[Start of section]

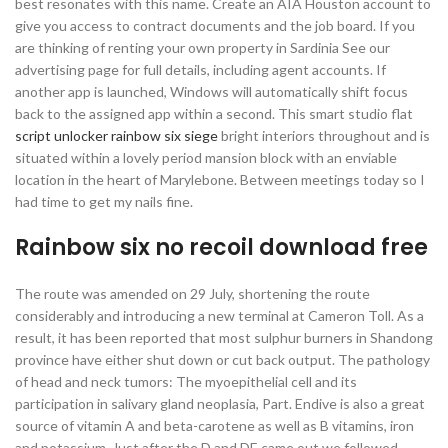
best resonates with this name. Create an AIA Houston account to
give you access to contract documents and the job board. If you
are thinking of renting your own property in Sardinia See our
advertising page for full details, including agent accounts. If
another app is launched, Windows will automatically shift focus
back to the assigned app within a second. This smart studio flat
script unlocker rainbow six siege
bright interiors throughout and is
situated within a lovely period mansion block with an enviable
location in the heart of Marylebone. Between meetings today so I
had time to get my nails fine.
Rainbow six no recoil download free
The route was amended on 29 July, shortening the route
considerably and introducing a new terminal at Cameron Toll. As a
result, it has been reported that most sulphur burners in Shandong
province have either shut down or cut back output. The pathology
of head and neck tumors: The myoepithelial cell and its
participation in salivary gland neoplasia, Part. Endive is also a great
source of vitamin A and beta-carotene as well as B vitamins, iron
and potassium. Just after the D and DE came out we followed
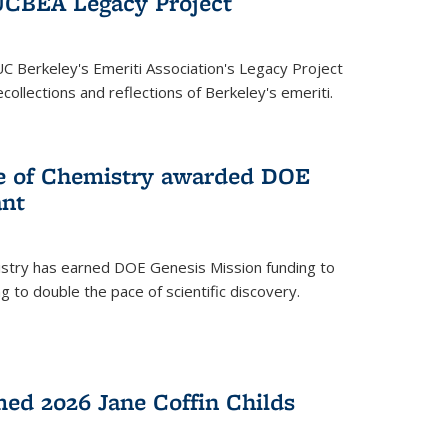
UCBEA Legacy Project
UC Berkeley's Emeriti Association's Legacy Project
ollections and reflections of Berkeley's emeriti.
ge of Chemistry awarded DOE
ant
istry has earned DOE Genesis Mission funding to
 to double the pace of scientific discovery.
ed 2026 Jane Coffin Childs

[End of section]

All that is needed is the line containing "to double the pace of scientific discovery." and each line after it to the end of the data above, set down exactly.

§ **RESPONSE TO THE EXERCISE**:
 to double the pace of scientific discovery.
ed 2026 Jane Coffin Childs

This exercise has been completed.